Вэл жмет на паузу, останавливая кино, и усаживается, скрестив руки и ноги:
– Ной, я очень хочу, чтобы ты пошел на вечеринку. Ради меня. Пожалуйста.
Я и ухом не веду. Бездействие, инертность, полная физическая атрофия целого дня, потраченного исключительно на Нетфликс: вот по чему я буду больше всего скучать, когда лето кончится.
– Ты же знаешь, как я реагирую, если меня заставляют, – говорю я.
– Я не заставляю, господи боже! Я прошу.
– А я тебе говорю, что лето буквально просачивается сквозь пальцы, как песок в песочных часах, и вечеринка у Лонгмайров не входит в список того, на что я хочу истратить… ну, свой песок.
– Ладно, мы поняли, – отвечает Алан, наклоняясь над моим столом и постукивая по кипе лежащих там бумаг, – Такому маститому писателю, видимо, неприлично показываться на заурядной школьной вечеринке.

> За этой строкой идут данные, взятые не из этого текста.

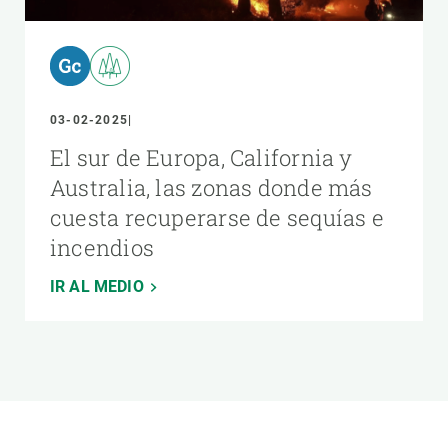
03-02-2025
El sur de Europa, California y
Australia, las zonas donde más
cuesta recuperarse de sequías e
incendios
IR AL MEDIO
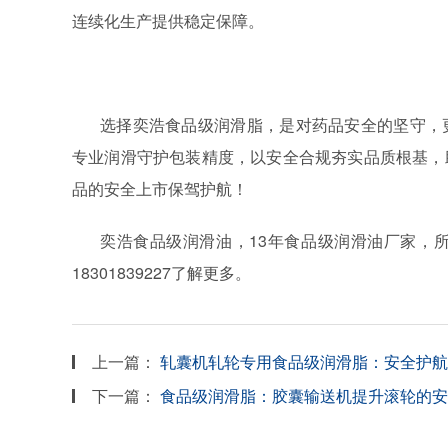
连续化生产提供稳定保障。
选择奕浩食品级润滑脂，是对药品安全的坚守，
专业润滑守护包装精度，以安全合规夯实品质根基，
品的安全上市保驾护航！
奕浩食品级润滑油，
13
年食品级润滑油厂家，
18301839227
了解更多。
上一篇：
轧囊机轧轮专用食品级润滑脂：安全护航
下一篇：
食品级润滑脂：胶囊输送机提升滚轮的安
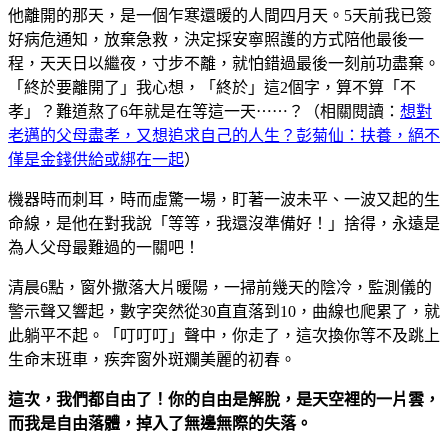
他離開的那天，是一個乍寒還暖的人間四月天。5天前我已簽
好病危通知，放棄急救，決定採安寧照護的方式陪他最後一
程，天天日以繼夜，寸步不離，就怕錯過最後一刻前功盡棄。
「終於要離開了」我心想，「終於」這2個字，算不算「不
孝」？難道熬了6年就是在等這一天⋯⋯？（相關閱讀：
想對
老邁的父母盡孝，又想追求自己的人生？彭菊仙：扶養，絕不
僅是金錢供給或綁在一起
）
機器時而刺耳，時而虛驚一場，盯著一波未平、一波又起的生
命線，是他在對我說「等等，我還沒準備好！」捨得，永遠是
為人父母最難過的一關吧！
清晨6點，窗外撒落大片暖陽，一掃前幾天的陰冷，監測儀的
警示聲又響起，數字突然從30直直落到10，曲線也爬累了，就
此躺平不起。「叮叮叮」聲中，你走了，這次換你等不及跳上
生命末班車，疾奔窗外斑斕美麗的初春。
這次，我們都自由了！你的自由是解脫，是天空裡的一片雲，
而我是自由落體，掉入了無邊無際的失落。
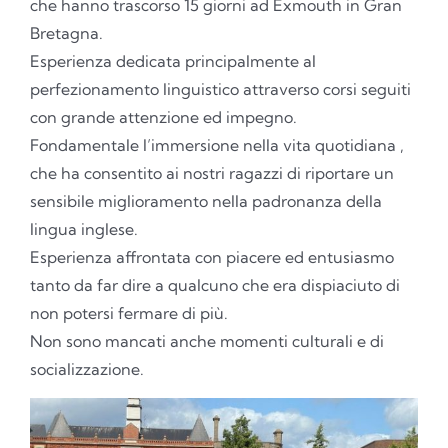
che hanno trascorso 15 giorni ad
Exmouth
in Gran
Bretagna.
Esperienza dedicata principalmente al
perfezionamento linguistico attraverso corsi seguiti
con grande attenzione ed impegno.
Fondamentale l’immersione nella vita quotidiana ,
che ha consentito ai nostri ragazzi di riportare un
sensibile miglioramento nella padronanza della
lingua inglese.
Esperienza affrontata con piacere ed entusiasmo
tanto da far dire a qualcuno che era dispiaciuto di
non potersi fermare di più.
Non sono mancati anche momenti culturali e di
socializzazione.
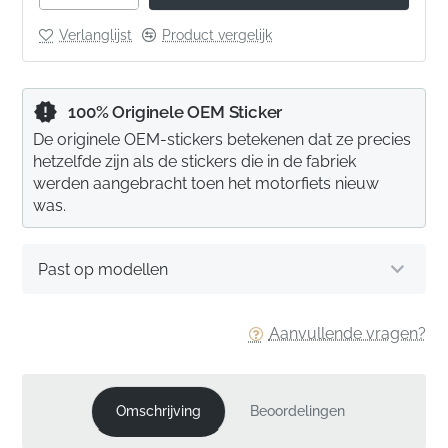
Verlanglijst
Product vergelijk
100% Originele OEM Sticker
De originele OEM-stickers betekenen dat ze precies
hetzelfde zijn als de stickers die in de fabriek
werden aangebracht toen het motorfiets nieuw
was.
Past op modellen
Aanvullende vragen?
Omschrijving
Beoordelingen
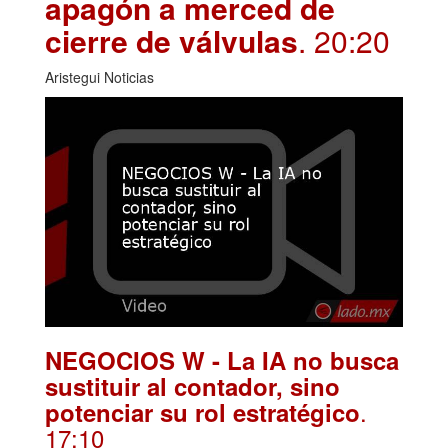
apagón a merced de
cierre de válvulas
. 20:20
Aristegui Noticias
NEGOCIOS W - La IA no busca
sustituir al contador, sino
.
potenciar su rol estratégico
17:10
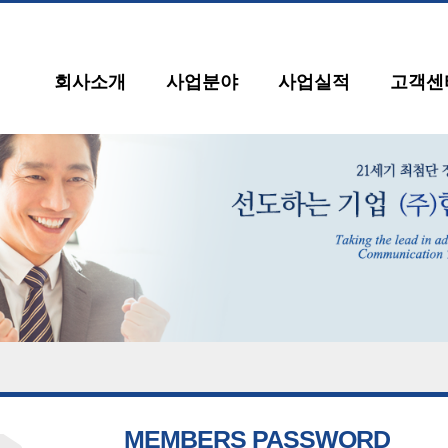
회사소개
사업분야
사업실적
고객센
MEMBERS PASSWORD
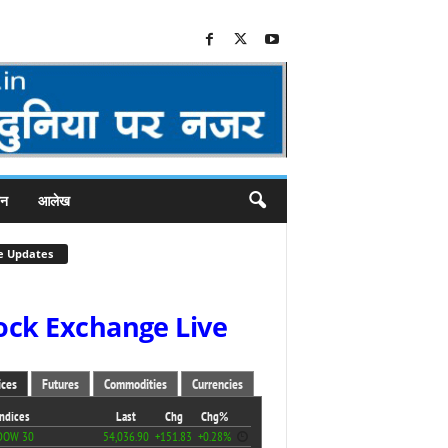
जन
आलेख
e Updates
ock Exchange Live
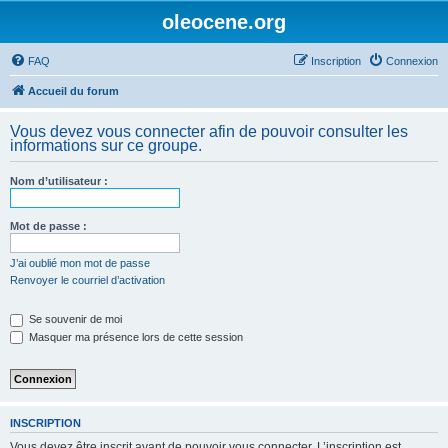
oleocene.org
FAQ
Inscription
Connexion
Accueil du forum
Vous devez vous connecter afin de pouvoir consulter les
informations sur ce groupe.
Nom d’utilisateur :
Mot de passe :
J’ai oublié mon mot de passe
Renvoyer le courriel d’activation
Se souvenir de moi
Masquer ma présence lors de cette session
INSCRIPTION
Vous devez être inscrit avant de pouvoir vous connecter. L’inscription est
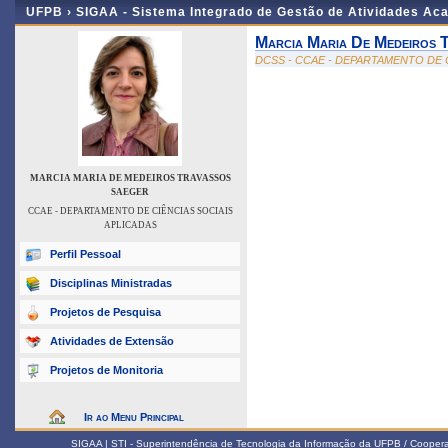
UFPB ›
SIGAA - Sistema Integrado de Gestão de Atividades Ac
Marcia Maria De Medeiros 
DCSS - CCAE - DEPARTAMENTO DE 
MARCIA MARIA DE MEDEIROS TRAVASSOS
SAEGER
CCAE - DEPARTAMENTO DE CIÊNCIAS SOCIAIS
APLICADAS
Perfil Pessoal
Disciplinas Ministradas
Projetos de Pesquisa
Atividades de Extensão
Projetos de Monitoria
Ir ao Menu Principal
SIGAA | STI - Superintendência de Tecnologia da Informação da UFPB / Coope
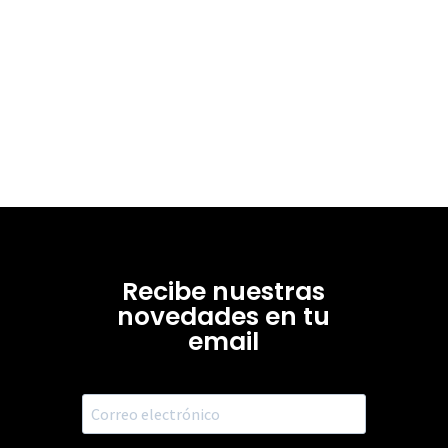
Recibe nuestras
novedades en tu
email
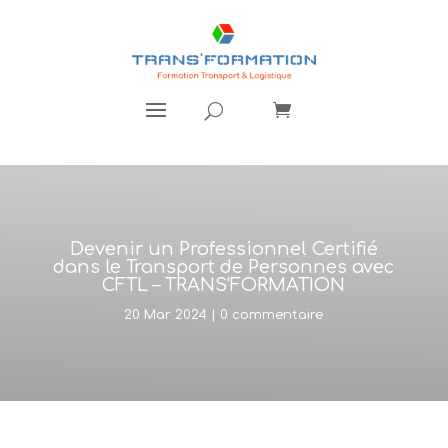
Devenir un Professionnel Certifié
dans le Transport de Personnes avec
CFTL – TRANS’FORMATION
20 Mar 2024
|
0 commentaire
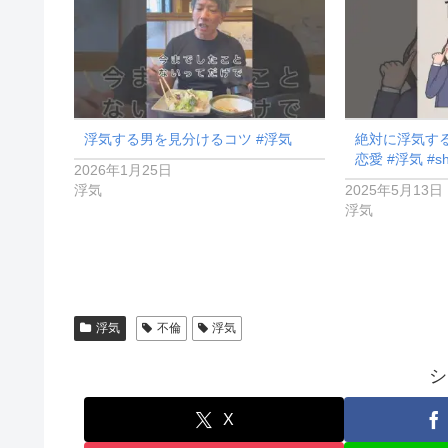
浮気する男を見分けるコツ #浮気
絶対に浮気する
恋愛 #浮気 #sh
2026年1月25日
浮気
2025年5月13日
浮気
浮気
不倫
浮気
シ
X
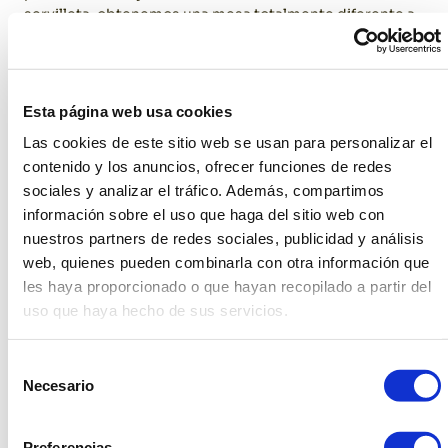
servilleta, obtenemos una mesa totalmente diferente a
si combinamos el vaso y servilletas rojas con la
modernidad de los platos Oxi. Con estas pequeñas
decisiones podemos personalizar 100% el enlace de
manera que siguiendo un poco la moda no perdemos ni
Esta página web usa cookies
un ápice de lo que realmente nos gusta.
Las cookies de este sitio web se usan para personalizar el
contenido y los anuncios, ofrecer funciones de redes
sociales y analizar el tráfico. Además, compartimos
información sobre el uso que haga del sitio web con
nuestros partners de redes sociales, publicidad y análisis
web, quienes pueden combinarla con otra información que
les haya proporcionado o que hayan recopilado a partir del
uso que haya hecho de sus servicios.
Selección
Necesario
de
consentimiento
Preferencias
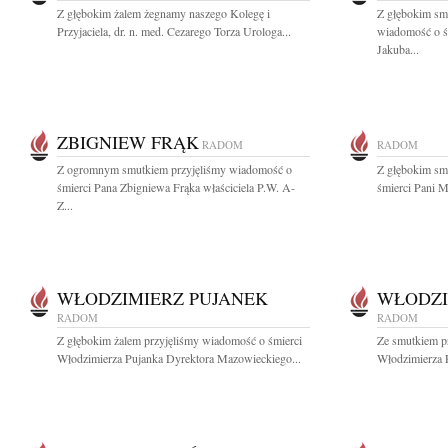
Z głębokim żalem żegnamy naszego Kole­gę i
Z głębokim smu
Przyjaciela, dr. n. med. Cezarego Torza Urologa...
wiadomość o ś
Jakuba...
ZBIGNIEW FRĄK
RADOM
RADOM
Z ogromnym smutkiem przyjęliśmy wiadomość o
Z głębokim sm
śmierci Pana Zbigniewa Frąka właściciela P.W. A-
śmierci Pani Ma
Z...
WŁODZIMIERZ PUJANEK
WŁODZI
RADOM
RADOM
Z głębokim żalem przyjęliśmy wiadomość o śmierci
Ze smutkiem p
Włodzimierza Pujanka Dyrektora Mazowieckiego...
Włodzimierza P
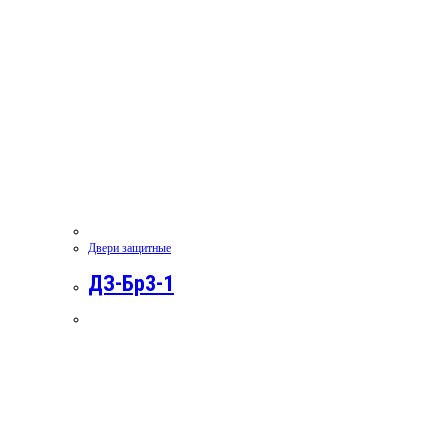
Двери защитные
ДЗ-Бр3-1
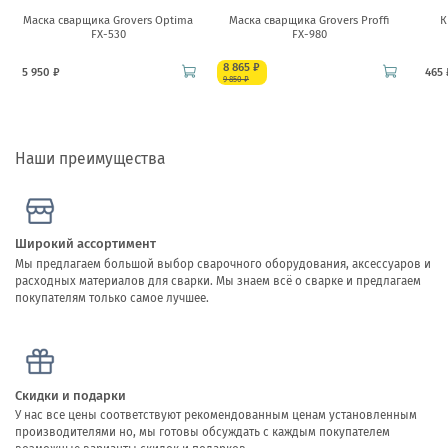
Маска сварщика Grovers Optima
Маска сварщика Grovers Proffi
К
FX-530
FX-980
8 865 ₽
5 950 ₽
465 
9 850 ₽
Наши преимущества
Широкий ассортимент
Мы предлагаем большой выбор сварочного оборудования, аксессуаров и
расходных материалов для сварки. Мы знаем всё о сварке и предлагаем
покупателям только самое лучшее.
Скидки и подарки
У нас все цены соответствуют рекомендованным ценам установленным
производителями но, мы готовы обсуждать с каждым покупателем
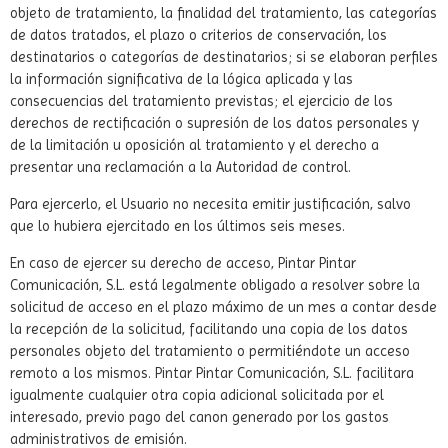
objeto de tratamiento, la finalidad del tratamiento, las categorías
de datos tratados, el plazo o criterios de conservación, los
destinatarios o categorías de destinatarios; si se elaboran perfiles
la información significativa de la lógica aplicada y las
consecuencias del tratamiento previstas; el ejercicio de los
derechos de rectificación o supresión de los datos personales y
de la limitación u oposición al tratamiento y el derecho a
presentar una reclamación a la Autoridad de control.
Para ejercerlo, el Usuario no necesita emitir justificación, salvo
que lo hubiera ejercitado en los últimos seis meses.
En caso de ejercer su derecho de acceso, Pintar Pintar
Comunicación, S.L. está legalmente obligado a resolver sobre la
solicitud de acceso en el plazo máximo de un mes a contar desde
la recepción de la solicitud, facilitando una copia de los datos
personales objeto del tratamiento o permitiéndote un acceso
remoto a los mismos. Pintar Pintar Comunicación, S.L. facilitara
igualmente cualquier otra copia adicional solicitada por el
interesado, previo pago del canon generado por los gastos
administrativos de emisión.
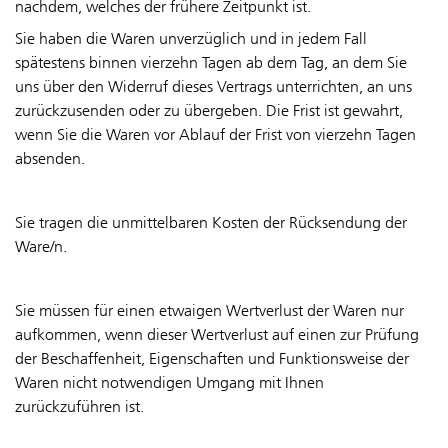
nachdem, welches der frühere Zeitpunkt ist.
Sie haben die Waren unverzüglich und in jedem Fall
spätestens binnen vierzehn Tagen ab dem Tag, an dem Sie
uns über den Widerruf dieses Vertrags unterrichten, an uns
zurückzusenden oder zu übergeben. Die Frist ist gewahrt,
wenn Sie die Waren vor Ablauf der Frist von vierzehn Tagen
absenden.
Sie tragen die unmittelbaren Kosten der Rücksendung der
Ware/n.
Sie müssen für einen etwaigen Wertverlust der Waren nur
aufkommen, wenn dieser Wertverlust auf einen zur Prüfung
der Beschaffenheit, Eigenschaften und Funktionsweise der
Waren nicht notwendigen Umgang mit Ihnen
zurückzuführen ist.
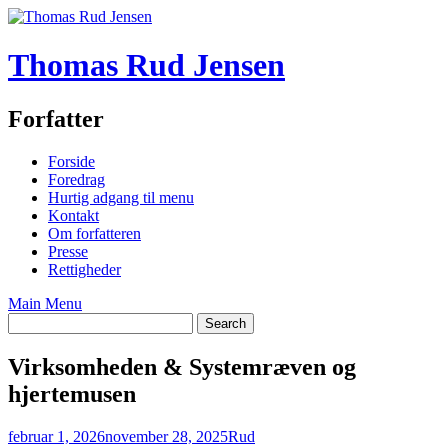
Skip
to
content
Thomas Rud Jensen
Forfatter
Forside
Foredrag
Hurtig adgang til menu
Kontakt
Om forfatteren
Presse
Rettigheder
Main Menu
Virksomheden & Systemræven og
hjertemusen
februar 1, 2026
november 28, 2025
Rud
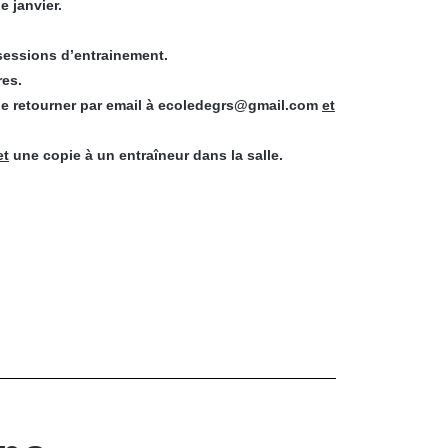
 janvier.
 sessions d’entrainement.
res.
et le retourner par email à ecoledegrs@gmail.com
et
et
une copie à un entraîneur dans la salle.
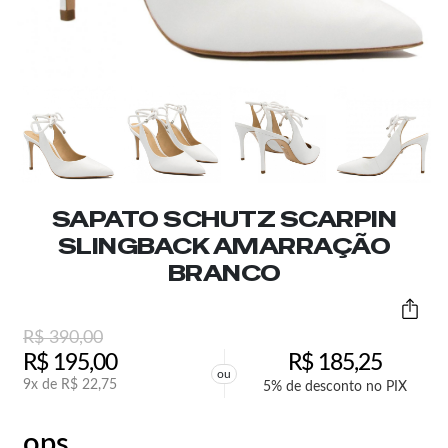
SAPATO SCHUTZ SCARPIN
SLINGBACK AMARRAÇÃO
BRANCO
R$
390,00
R$
195,00
R$
185,25
ou
9x de
R$
22,75
5% de desconto no PIX
ops,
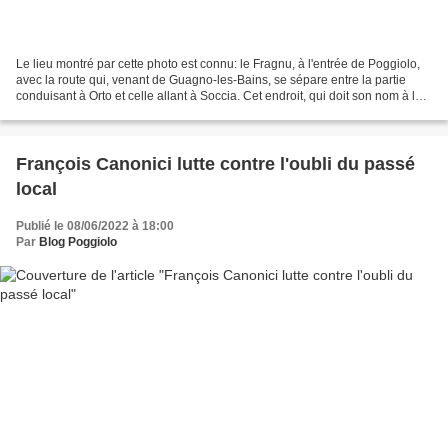
Le lieu montré par cette photo est connu: le Fragnu, à l'entrée de Poggiolo,
avec la route qui, venant de Guagno-les-Bains, se sépare entre la partie
conduisant à Orto et celle allant à Soccia. Cet endroit, qui doit son nom à la
présence ancienne d'un...
François Canonici lutte contre l'oubli du passé
local
Publié le 08/06/2022 à 18:00
Par
Blog Poggiolo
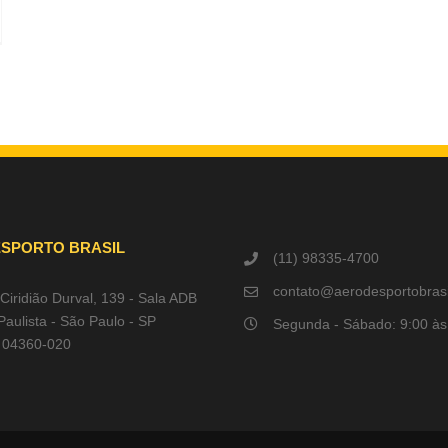
SPORTO BRASIL
(11) 98335-4700
contato@aerodesportobrasi
Ciridião Durval, 139 - Sala ADB
 Paulista - São Paulo - SP
Segunda - Sábado: 9:00 à
 04360-020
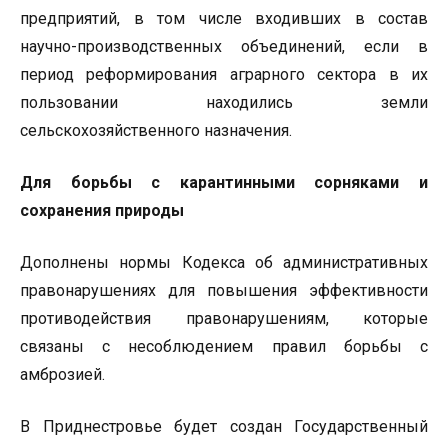
предприятий, в том числе входивших в состав
научно-производственных объединений, если в
период реформирования аграрного сектора в их
пользовании находились земли
сельскохозяйственного назначения.
Для борьбы с карантинными сорняками и
сохранения природы
Дополнены нормы Кодекса об административных
правонарушениях для повышения эффективности
противодействия правонарушениям, которые
связаны с несоблюдением правил борьбы с
амброзией.
В Приднестровье будет создан Государственный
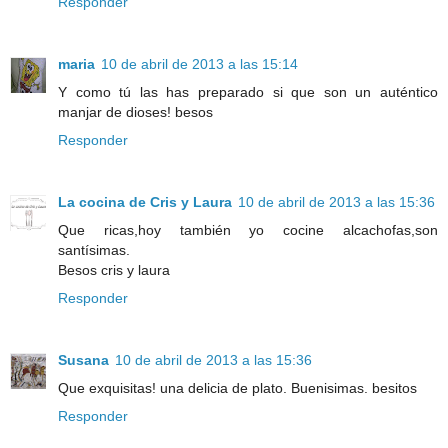
Responder
maria
10 de abril de 2013 a las 15:14
Y como tú las has preparado si que son un auténtico
manjar de dioses! besos
Responder
La cocina de Cris y Laura
10 de abril de 2013 a las 15:36
Que ricas,hoy también yo cocine alcachofas,son
santísimas.
Besos cris y laura
Responder
Susana
10 de abril de 2013 a las 15:36
Que exquisitas! una delicia de plato. Buenisimas. besitos
Responder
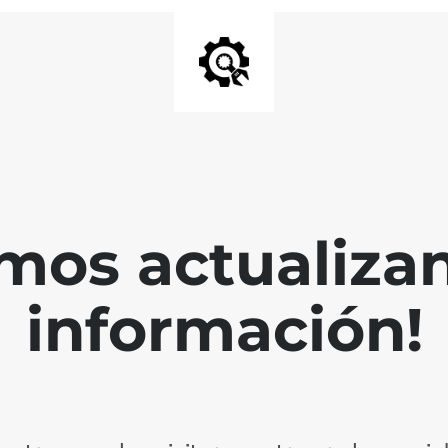
mos actualiza
información!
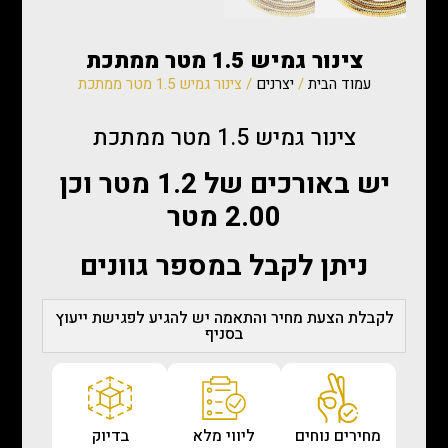
צינור גמיש 1.5 מטר ממתכת
עמוד הבית
/
יצרנים
/ צינור גמיש 1.5 מטר ממתכת
צינור גמיש 1.5 מטר ממתכת
יש באורכים של 1.2 מטר וכן
2.00 מטר
ניתן לקבל במספר גוונים
לקבלת הצעת מחיר והתאמה יש להגיע לפגישת ייעוץ
בסניף
מחירים נוחים
ליווי מלא
בדיוק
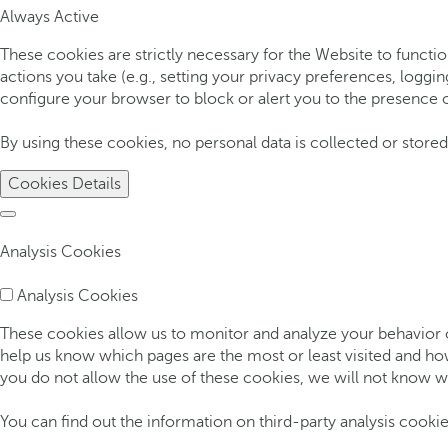
Always Active
These cookies are strictly necessary for the Website to functio
actions you take (e.g., setting your privacy preferences, loggin
configure your browser to block or alert you to the presence o
By using these cookies, no personal data is collected or stored,
Cookies Details
Analysis Cookies
Analysis Cookies
These cookies allow us to monitor and analyze your behavior on
help us know which pages are the most or least visited and ho
you do not allow the use of these cookies, we will not know wh
You can find out the information on third-party analysis cookie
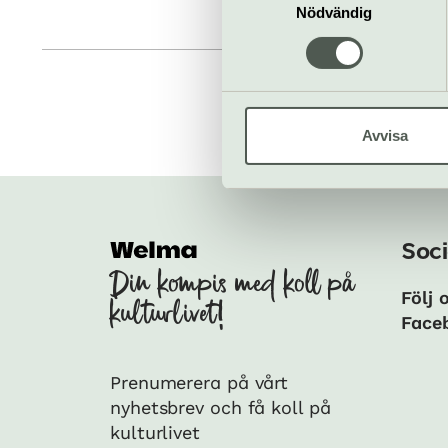
Nödvändig
Avvisa
Soci
Din kompis med koll på
Följ 
kulturlivet!
Face
Prenumerera på vårt
nyhetsbrev och få koll på
kulturlivet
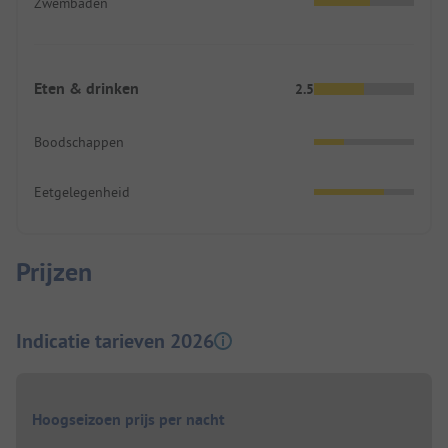
Zwembaden
Eten & drinken
2.5
Boodschappen
Eetgelegenheid
Prijzen
Indicatie tarieven 2026
Hoogseizoen prijs per nacht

В прошлом году учитель английского мистер Таттл задал нам написать «краткую историю», где надо было исследовать какое-нибудь событие нашей жизни, пересекающееся с определенным моментом всемирной истории. Тема довольно расплывчатая, но я втянулся и, уже сдав сочинение, продолжал писать эдакие исторические виньетки. Потом я собрал накопившиеся заметки в один проект под названием «Моя краткая история» и послал его на национальный конкурс, который устраивает журнал «Новые голоса подростковой литературы». Конечно, я никому не рассказывал, потому что даже не мечтал победить.
А потом победил.
– Ты превращаешься в отшельника, – говорит Вэл. – Ты не замечал?
– Нет, не замечал.
– Ты никуда не ходишь.
– Очень даже хожу.
– Наш бассейн не считается, Но.
– Я хожу… и в другие места.
– Куда это?
– Ну не знаю, – отвечаю. – Во всякие разные места.
– А вы знаете, что Боуи умер в один год с Принцем и Мохаммедом Али? – спрашивает Алан, листая мой экземпляр биографии Дэвида Боуи. – Такая хрень всегда случается по три раза кряду.
– В тот год и Джордж Майкл умер, – возражаю я.
– А, ну тогда по четыре раза.
– И вот интересно, чем плохо быть затворником, – продолжаю я. – У затворников, если вдуматься, всегда дурная репутация. Но ведь они всего лишь хотят сидеть дома и чтобы их оставили в покое. Что тут плохого?